Quarta-feira, 7 de Setembro de 1983

 

1. "É em nome de Jesus Nazareno, que vós crucificastes e Deus ressuscitou dos mortos... (Act. 4, 10). Estas palavras do Apóstolo Pedro põem-nos, de maneira forte e global, diante da realidade do mistério da Redenção.

Lembram-nos o que aconteceu há 1950 anos no Calvário. Trata-se de um acontecimento misterioso, cuja total compreensão supera as capacidades da inteligência humana, que não conseguirá nunca penetrar até ao fundo no âmago do desígnio de Deus, realizado de maneira imperscrutável na cruz.

Os elementos essenciais de tal acontecimento foram-nos deixados nas páginas do Novo Testamento e são por nós bem conhecidos. Depois do acontecimento doloroso e incompreensível da morte do Mestre — recordemos a tristeza dos dois discípulos de Emaús: "Condenaram-n'O à morte e crucificaram-n'O, enquanto nós esperávamos que Ele libertasse Israel" (cf. Lc. 24, 20-21) — os discípulos puderam saborear a experiência de Cristo vivo e ressuscitado. Dirá ainda Pedro, em nome também dos outros Apóstolos, diante do Sinédrio de Jerusalém: "O Deus dos nossos pais ressuscitou Jesus, a Quem matastes, suspendendo-O num madeiro" (Act. 5, 30).

O que parecia ser a derrota de Jesus revelou-se, pelo contrário, como a definitiva vitória, graças ao poder de Deus que, n'Ele, venceu a morte. Na Cruz de Cristo a morte e a vida enfrentaram-se (mors et vita duello conflixere mirando) e a vida derrotou a morte: o Deus da vida triunfou daqueles que queriam a morte. Tal brado jubiloso da fé, perante o anúncio da ressurreição de Cristo, foi a primeira e fundamental compreensão que a comunidade primitiva adquiriu do acontecimento "absurdo" da morte do Mestre.

2. Mas naquela compreensão inseria-se outra. Se Deus tinha ressuscitado Jesus da morte, isto demonstrava que aquela morte reentrava nos desígnios misteriosos de Deus, fazia parte do desígnio divino da salvação. Por isto se começou a proclamar que a morte de Jesus tinha ocorrido "segundo as Escrituras", que ela "devia" ocorrer e se colocava num desígnio maior a respeito de toda a humanidade.

--

INSTRUÇÃO 1 → Enumere todas as referências bíblicas que o texto indica entre parênteses.
INSTRUÇÃO 2 → Por favor, atualize o trecho do texto entre "O que parecia" e "morte do Mestre.", inclusive, trocando "vitória" por "conquista".
A listagem é material à parte, independente do texto.

DADOS DE ORIGEM →
--

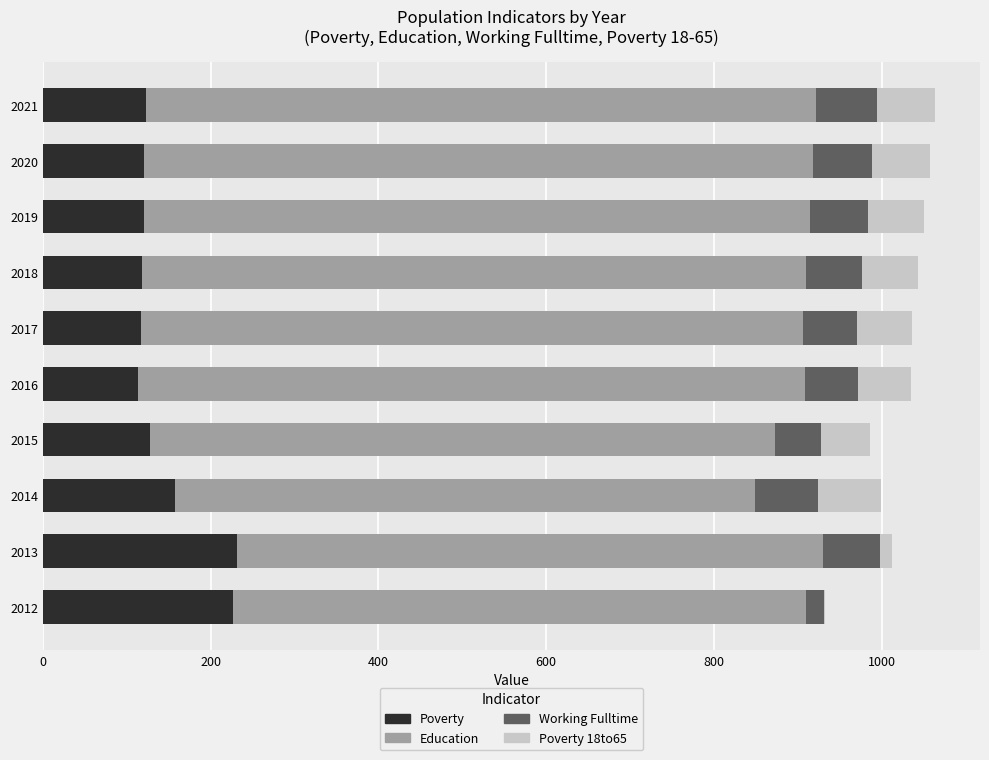

What is the total value across all series at 2016?

1035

--

RESPOSTA AO EXERCÍCIO 1 → Act. 4, 10; cf. Lc. 24, 20-21; Act. 5, 30

RESPOSTA AO EXERCÍCIO 2 →
O que parecia ser a derrota de Jesus revelou-se, pelo contrário, como a definitiva conquista, graças ao poder de Deus que, n'Ele, venceu a morte. Na Cruz de Cristo a morte e a vida enfrentaram-se (mors et vita duello conflixere mirando) e a vida derrotou a morte: o Deus da vida triunfou daqueles que queriam a morte. Tal brado jubiloso da fé, perante o anúncio da ressurreição de Cristo, foi a primeira e fundamental compreensão que a comunidade primitiva adquiriu do acontecimento "absurdo" da morte do Mestre.